Eating a lot of salt raises your blood pressure, and that has been well established. A crossover study in 213 adults (aged 50-75) showed that switching from a high-salt to a low-salt diet lowered systolic blood pressure (the 'top number') by an average of 8 mmHg within one week. This applied to 73% of participants, regardless of whether they were already taking blood-pressure-lowering medication (PMID 37950918). A supplementary randomised study in diabetic patients with high blood pressure found a reduction of as much as 14 mmHg after 8 weeks of eating less salt (PMID 35388704).
The risk of cardiovascular disease rises measurably with salt intake. A meta-analysis of 36 studies involving more than 616,000 participants showed that people with a high salt intake had a 19% greater chance of developing cardiovascular disease. For each additional gram of sodium per day, this risk increased by approximately 6% (PMID 32992705). A systematic review of 11 cohort studies also confirmed that the risk of developing high blood pressure begins to increase above 3 grams of sodium per day, while the recommendation is a maximum of 2 grams (PMID 35246796).
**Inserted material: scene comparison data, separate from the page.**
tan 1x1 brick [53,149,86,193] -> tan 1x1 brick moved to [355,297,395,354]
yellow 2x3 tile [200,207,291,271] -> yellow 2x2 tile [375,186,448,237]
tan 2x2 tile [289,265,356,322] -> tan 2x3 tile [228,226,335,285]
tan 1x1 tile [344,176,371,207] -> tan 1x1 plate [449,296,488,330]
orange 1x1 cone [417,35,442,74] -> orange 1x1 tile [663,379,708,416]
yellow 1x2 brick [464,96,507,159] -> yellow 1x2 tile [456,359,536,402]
Beyond the heart and blood vessels, salt has also been linked to other health problems. A 2025 review article mentions higher chances of stomach cancer, kidney stones, bone loss (osteoporosis) and stroke with high salt intake. Salt may also negatively affect the gut microbiome and the immune system (PMID 40086509). A large observational study of more than 215,000 participants (UK Biobank) found that each additional gram of sodium per day was associated with an 11-16% higher risk of eczema. Because this was a cross-sectional study, causality cannot be established here (PMID 38837130).
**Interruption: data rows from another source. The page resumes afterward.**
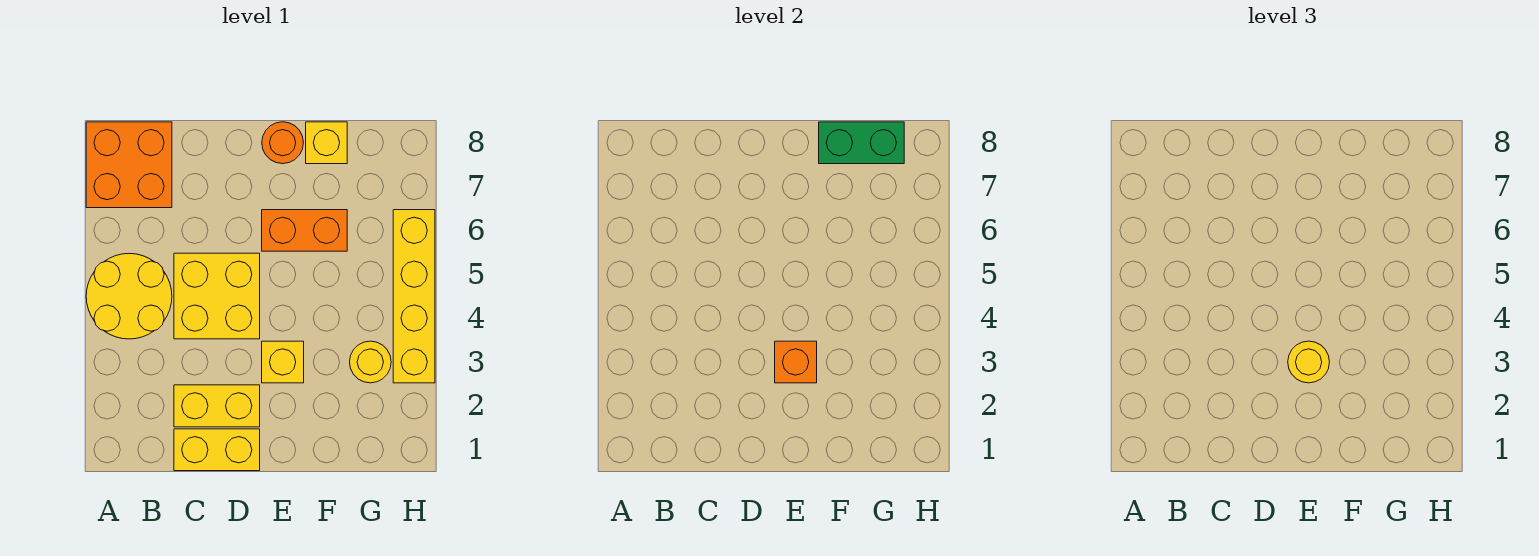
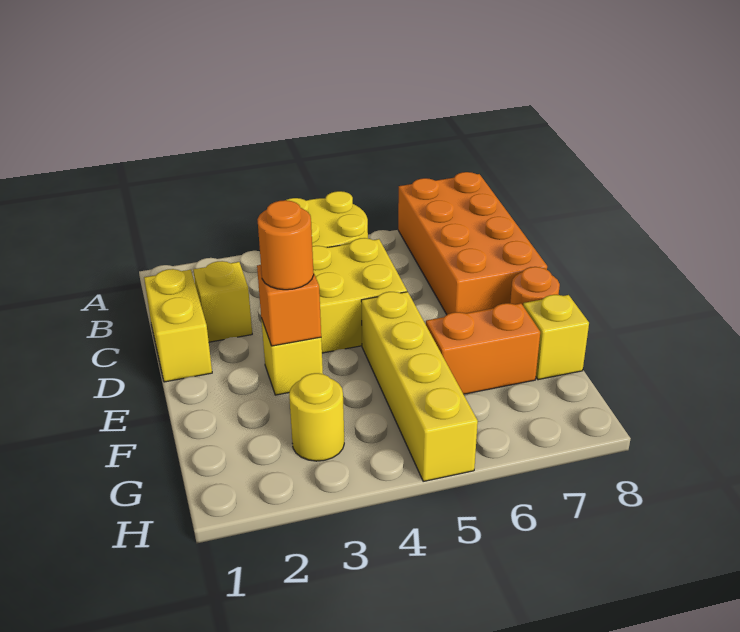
orange 2x2 brick [86,122,172,208] -> orange 2x4 brick [398,172,547,314]
yellow 1x2 brick [174,385,260,427] -> yellow 1x1 brick [193,261,252,342]
yellow 1x1 round brick [1288,341,1329,383] -> orange 1x1 round brick [257,200,314,290]
orange 1x2 brick [262,210,347,251] -> orange 1x2 brick turned to [426,303,540,394]
green 1x2 brick [819,122,904,164] -> none
yellow 1x4 brick [393,210,435,383] -> yellow 1x4 brick turned to [361,292,478,481]

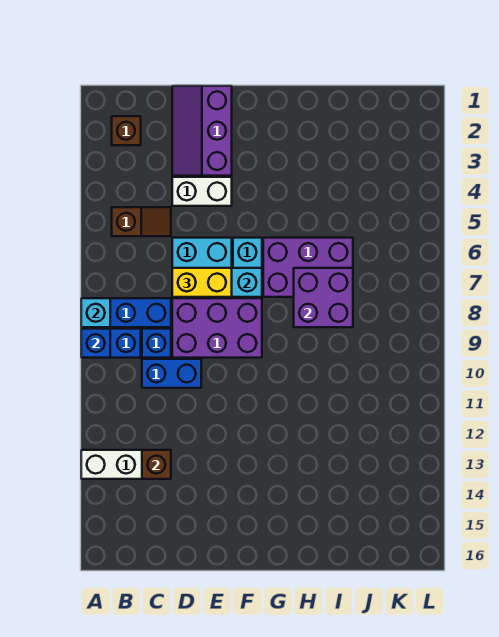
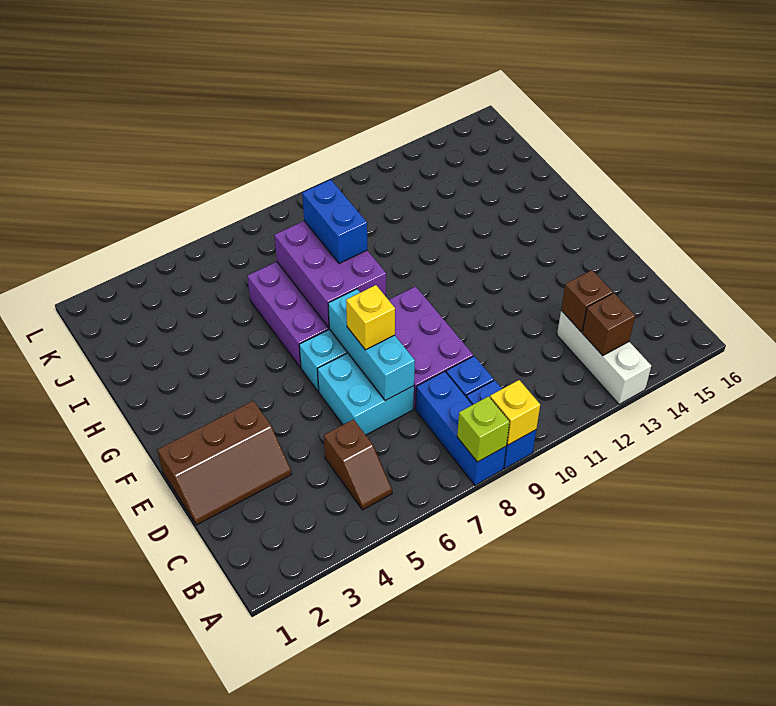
cyan 1x1 brick [81,298,110,327] -> lime 1x1 brick [457,396,509,462]
blue 1x1 brick [81,329,110,358] -> yellow 1x1 brick [490,380,540,445]
brown 1x1 brick [112,116,141,145] -> brown 1x1 brick moved to [582,293,635,356]
brown 1x2 slope [112,207,171,236] -> brown 1x2 slope turned to [324,419,392,510]
blue 1x2 brick [142,359,201,388] -> blue 1x2 brick moved to [302,180,367,264]
purple 2x3 slope [172,86,232,176] -> brown 2x3 slope [158,401,292,525]
white 1x2 brick [172,177,232,206] -> none
yellow 1x2 brick [172,268,232,297] -> yellow 1x1 brick [346,285,395,350]
purple 2x2 brick [294,268,353,327] -> purple 2x3 brick [274,221,386,328]

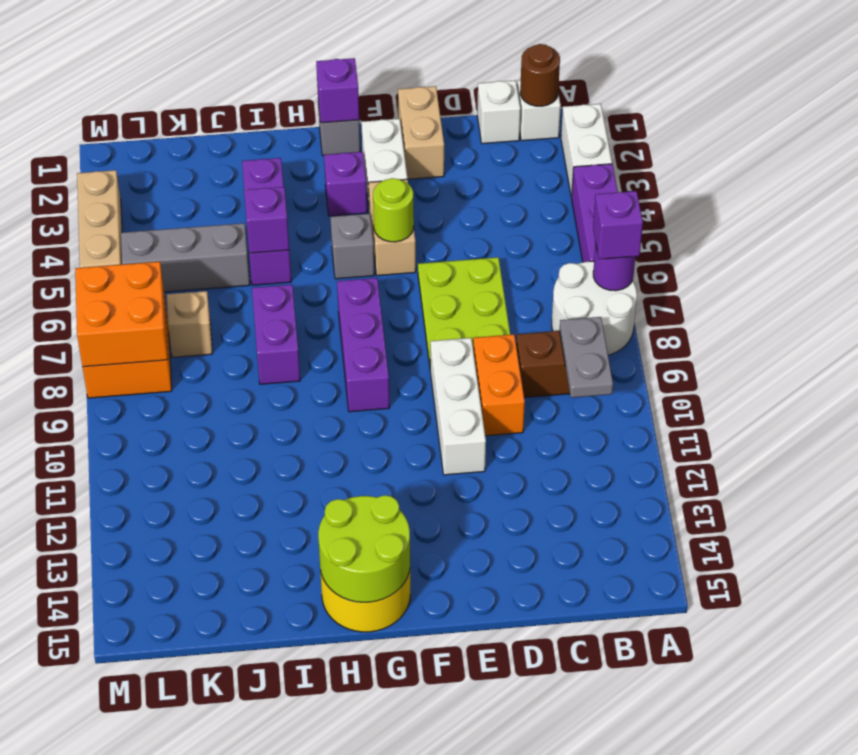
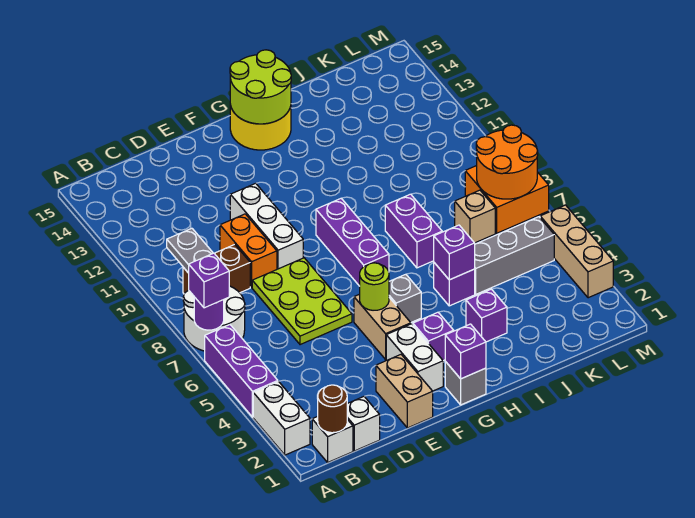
orange 2x2 brick [75,262,168,367] -> orange 2x2 round brick [476,125,538,199]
The good news: eating less salt demonstrably helps. Salt restriction as part of a broader lifestyle change, such as the DASH diet, reduced alcohol consumption and more physical activity, can lower systolic blood pressure by approximately 3.5 mmHg and reduce cardiovascular risk by around 30% (PMID 37161520). Salt restriction also works well in combination with other measures and has been found to be a safe approach.
A note for athletes: during prolonged exercise, a balanced intake of both salt and fluids is important. Both too much and too little salt can cause problems for endurance athletes, such as an abnormally low sodium level in the blood (hyponatraemia) or muscle cramps. The exact relationship has not yet been fully clarified (PMID 35329337). For the average non-exercising adult, however, eating less salt is almost always beneficial.
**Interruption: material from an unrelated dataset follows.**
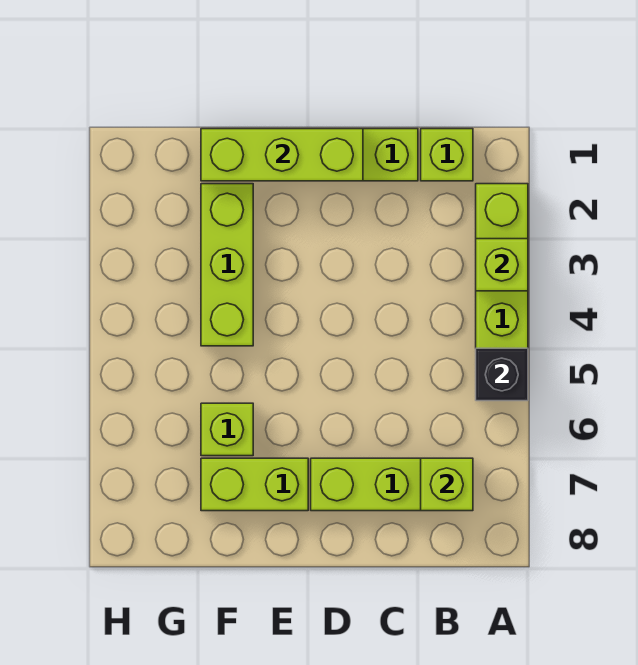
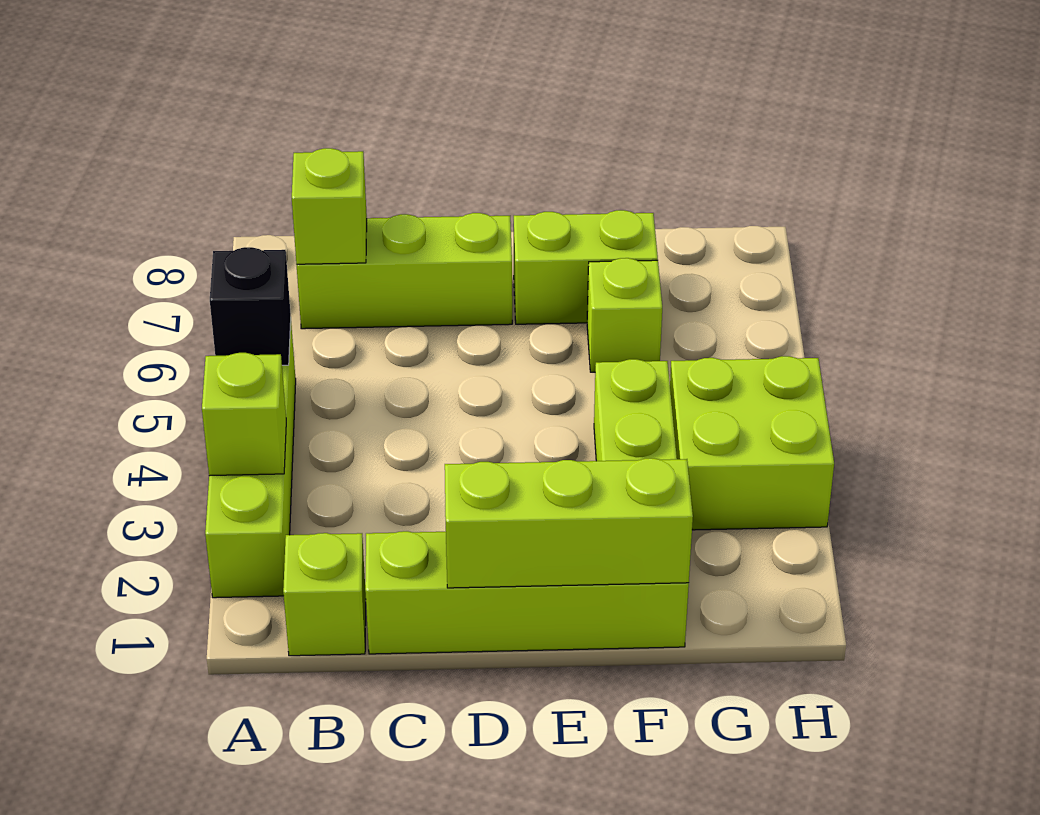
none -> lime 2x2 brick [670,356,834,530]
The blood pressure effects are based on an RCT and a randomised study. The cardiovascular disease risk comes from a meta-analysis of 36 studies (n=616,000). The hypertension dose-response relationship is based on a meta-analysis of 11 cohort studies. The broader health risks (stomach cancer, kidney stones, bones) and the eczema association are observational and associative in nature. The sports claim is based on a systematic review but with limited causality.